Ikigami – Préavis de mort

L’histoire

Dans un pays quasiment dictatorial, afin de maintenir la prospérité du pays, tous les enfants se voient injecter un vaccin contenant une microcaspule à leur entrée à l’école, cette dernière entrainera la mort d’une personne sur mille parmi les jeunes entre 18 et 24 ans.

Cette mort est précédée par la remise d’un préavis de décès à la personne concernée, appelé Ikigami annonçant qu’il ne lui reste que 24h à vivre.

Que feriez-vous de vos dernières 24h ?

Fujumoto, fonctionnaire lambda chargé de délivrer l’Ikigami, initialement conditionné pour accepter cet état de fait, est de plus en plus distant et suspicieux concernant le bien-fondé de cette mesure, comment doit-il réagir lui qui n’a jamais réellement pris de décision dans cette société où l’espionnage règne en maitre ? Doit-il risquer de passer pour un « dégénéré » et jeter la honte sur sa famille ?

ACTIONS REQUISES
1) Recopiez le passage sur Ikigami entre « Ikigami – Préavis » et « 18 et 24 ans. », ces deux extraits compris.
2) Répondez brièvement à ces questions sur le passage sur Ikigami.
(a) À quel moment les enfants reçoivent-ils l'injection du vaccin ?
(b) Combien de temps reste-t-il à vivre à la personne qui reçoit l'Ikigami ?
(c) Quelle fonction Fujumoto occupe-t-il ?

DONNÉES ÉTUDIÉES
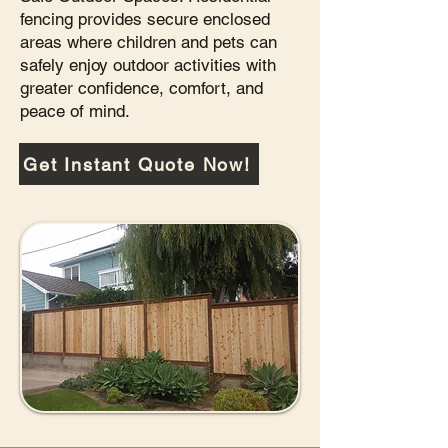
fencing provides secure enclosed
areas where children and pets can
safely enjoy outdoor activities with
greater confidence, comfort, and
peace of mind.
Get Instant Quote Now!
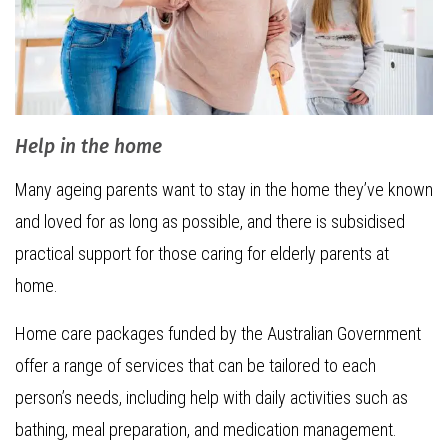
Help in the home
Many ageing parents want to stay in the home they’ve known
and loved for as long as possible, and there is subsidised
practical support for those caring for elderly parents at
home.
Home care packages funded by the Australian Government
offer a range of services that can be tailored to each
person’s needs, including help with daily activities such as
bathing, meal preparation, and medication management.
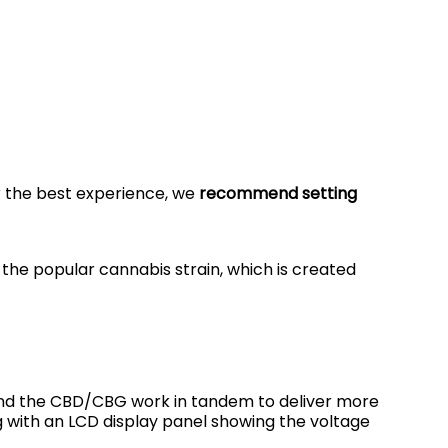
r the best experience, we
recommend setting
 the popular cannabis strain, which is created
s and the CBD/CBG work in tandem to deliver more
ing with an LCD display panel showing the voltage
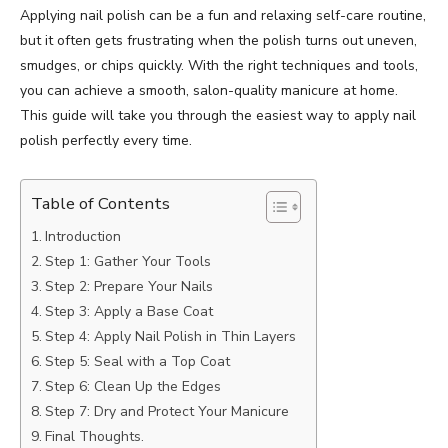
Applying nail polish can be a fun and relaxing self-care routine,
but it often gets frustrating when the polish turns out uneven,
smudges, or chips quickly. With the right techniques and tools,
you can achieve a smooth, salon-quality manicure at home.
This guide will take you through the easiest way to apply nail
polish perfectly every time.
Table of Contents
Introduction
Step 1: Gather Your Tools
Step 2: Prepare Your Nails
Step 3: Apply a Base Coat
Step 4: Apply Nail Polish in Thin Layers
Step 5: Seal with a Top Coat
Step 6: Clean Up the Edges
Step 7: Dry and Protect Your Manicure
Final Thoughts.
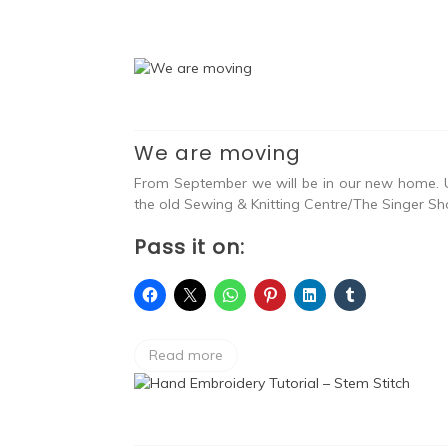
We are moving
From September we will be in our new home. U
the old Sewing & Knitting Centre/The Singer Sho
Pass it on:
Read more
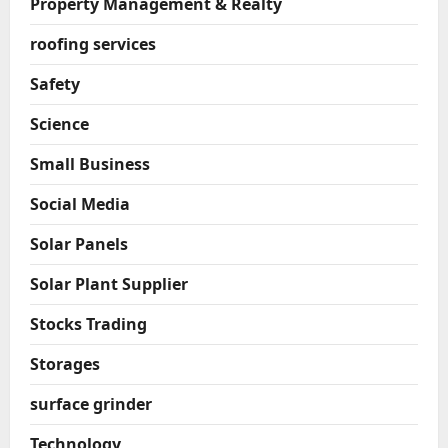
Property Management & Realty
roofing services
Safety
Science
Small Business
Social Media
Solar Panels
Solar Plant Supplier
Stocks Trading
Storages
surface grinder
Technology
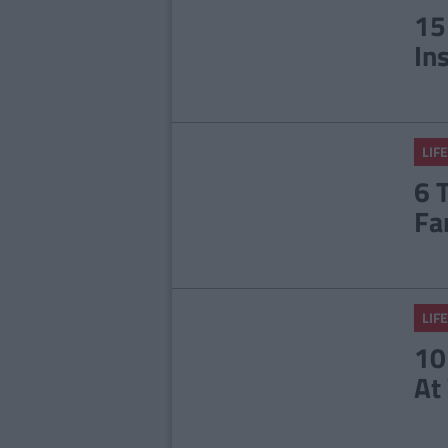
15
In
LIFE
6 
Fa
LIFE
10
At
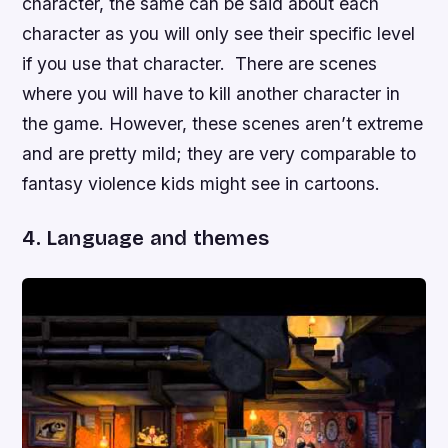
character, the same can be said about each
character as you will only see their specific level
if you use that character. There are scenes
where you will have to kill another character in
the game. However, these scenes aren’t extreme
and are pretty mild; they are very comparable to
fantasy violence kids might see in cartoons.
4. Language and themes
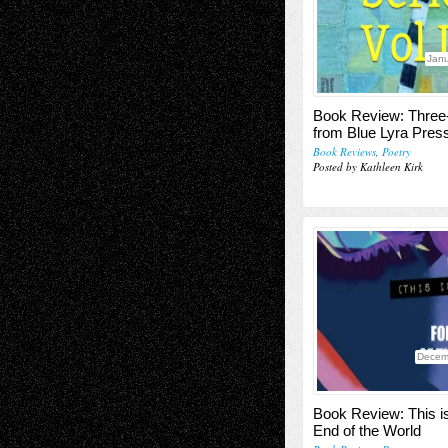
Janu
Book Review: Three
from Blue Lyra Pres
Book Reviews
,
Poetry
Posted by Kathleen Kirk
Decem
Book Review: This 
End of the World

RÉSULTATS DANS L'ORDRE
1)
Ikigami – Préavis de mort

L’histoire

Dans un pays quasiment dictatorial, afin de maintenir la prospérité du pays, tous les enfants se voient injecter un vaccin contenant une microcaspule à leur entrée à l’école, cette dernière entrainera la mort d’une personne sur mille parmi les jeunes entre 18 et 24 ans.

2)
(a) À leur entrée à l'école.
(b) 24 heures.
(c) Il est fonctionnaire, chargé de délivrer l'Ikigami.